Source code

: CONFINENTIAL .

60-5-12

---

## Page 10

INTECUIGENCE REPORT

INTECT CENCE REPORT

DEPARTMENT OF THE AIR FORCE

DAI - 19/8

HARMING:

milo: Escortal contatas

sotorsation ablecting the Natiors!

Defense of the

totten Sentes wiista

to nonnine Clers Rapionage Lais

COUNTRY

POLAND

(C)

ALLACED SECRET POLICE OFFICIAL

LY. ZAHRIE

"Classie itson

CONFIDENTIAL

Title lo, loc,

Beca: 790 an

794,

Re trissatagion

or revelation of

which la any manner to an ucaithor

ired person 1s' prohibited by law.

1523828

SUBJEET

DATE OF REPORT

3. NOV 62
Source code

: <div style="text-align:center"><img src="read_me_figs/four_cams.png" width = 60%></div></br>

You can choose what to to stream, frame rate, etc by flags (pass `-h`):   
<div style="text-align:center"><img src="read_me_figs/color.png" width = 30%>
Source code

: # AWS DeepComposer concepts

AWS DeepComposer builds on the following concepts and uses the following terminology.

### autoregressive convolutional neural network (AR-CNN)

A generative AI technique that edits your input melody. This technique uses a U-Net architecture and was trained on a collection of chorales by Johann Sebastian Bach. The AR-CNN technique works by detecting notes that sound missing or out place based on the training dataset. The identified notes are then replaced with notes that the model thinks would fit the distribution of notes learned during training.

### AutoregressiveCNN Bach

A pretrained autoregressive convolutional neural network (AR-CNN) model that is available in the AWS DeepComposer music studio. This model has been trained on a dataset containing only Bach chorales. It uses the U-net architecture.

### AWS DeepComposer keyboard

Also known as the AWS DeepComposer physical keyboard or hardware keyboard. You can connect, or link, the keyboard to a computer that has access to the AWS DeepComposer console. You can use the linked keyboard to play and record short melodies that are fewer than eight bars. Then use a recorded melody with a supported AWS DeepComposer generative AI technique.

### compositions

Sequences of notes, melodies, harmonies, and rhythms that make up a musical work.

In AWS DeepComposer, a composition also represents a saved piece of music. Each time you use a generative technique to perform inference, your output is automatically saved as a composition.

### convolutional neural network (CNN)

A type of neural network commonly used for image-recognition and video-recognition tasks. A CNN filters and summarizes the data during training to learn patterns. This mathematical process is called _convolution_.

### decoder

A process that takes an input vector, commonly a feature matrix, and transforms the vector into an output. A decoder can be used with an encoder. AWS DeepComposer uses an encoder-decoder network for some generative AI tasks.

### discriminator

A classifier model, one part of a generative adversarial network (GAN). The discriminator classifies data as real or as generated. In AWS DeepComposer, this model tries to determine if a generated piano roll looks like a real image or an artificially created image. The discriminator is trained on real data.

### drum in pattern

__What is being asked__: Please copy each line above exactly as written.

__Solved problem__:
Source code

: CONFINENTIAL .

60-5-12

---

## Page 10

INTECUIGENCE REPORT

INTECT CENCE REPORT

DEPARTMENT OF THE AIR FORCE

DAI - 19/8

HARMING:

milo: Escortal contatas

sotorsation ablecting the Natiors!

Defense of the

totten Sentes wiista

to nonnine Clers Rapionage Lais

COUNTRY

POLAND

(C)

ALLACED SECRET POLICE OFFICIAL

LY. ZAHRIE

"Classie itson

CONFIDENTIAL

Title lo, loc,

Beca: 790 an

794,

Re trissatagion

or revelation of

which la any manner to an ucaithor

ired person 1s' prohibited by law.

1523828

SUBJEET

DATE OF REPORT

3. NOV 62
Source code

: <div style="text-align:center"><img src="read_me_figs/four_cams.png" width = 60%></div></br>

You can choose what to to stream, frame rate, etc by flags (pass `-h`):   
<div style="text-align:center"><img src="read_me_figs/color.png" width = 30%>
Source code

: # AWS DeepComposer concepts

AWS DeepComposer builds on the following concepts and uses the following terminology.

### autoregressive convolutional neural network (AR-CNN)

A generative AI technique that edits your input melody. This technique uses a U-Net architecture and was trained on a collection of chorales by Johann Sebastian Bach. The AR-CNN technique works by detecting notes that sound missing or out place based on the training dataset. The identified notes are then replaced with notes that the model thinks would fit the distribution of notes learned during training.

### AutoregressiveCNN Bach

A pretrained autoregressive convolutional neural network (AR-CNN) model that is available in the AWS DeepComposer music studio. This model has been trained on a dataset containing only Bach chorales. It uses the U-net architecture.

### AWS DeepComposer keyboard

Also known as the AWS DeepComposer physical keyboard or hardware keyboard. You can connect, or link, the keyboard to a computer that has access to the AWS DeepComposer console. You can use the linked keyboard to play and record short melodies that are fewer than eight bars. Then use a recorded melody with a supported AWS DeepComposer generative AI technique.

### compositions

Sequences of notes, melodies, harmonies, and rhythms that make up a musical work.

In AWS DeepComposer, a composition also represents a saved piece of music. Each time you use a generative technique to perform inference, your output is automatically saved as a composition.

### convolutional neural network (CNN)

A type of neural network commonly used for image-recognition and video-recognition tasks. A CNN filters and summarizes the data during training to learn patterns. This mathematical process is called _convolution_.

### decoder

A process that takes an input vector, commonly a feature matrix, and transforms the vector into an output. A decoder can be used with an encoder. AWS DeepComposer uses an encoder-decoder network for some generative AI tasks.

### discriminator

A classifier model, one part of a generative adversarial network (GAN). The discriminator classifies data as real or as generated. In AWS DeepComposer, this model tries to determine if a generated piano roll looks like a real image or an artificially created image. The discriminator is trained on real data.

### drum in pattern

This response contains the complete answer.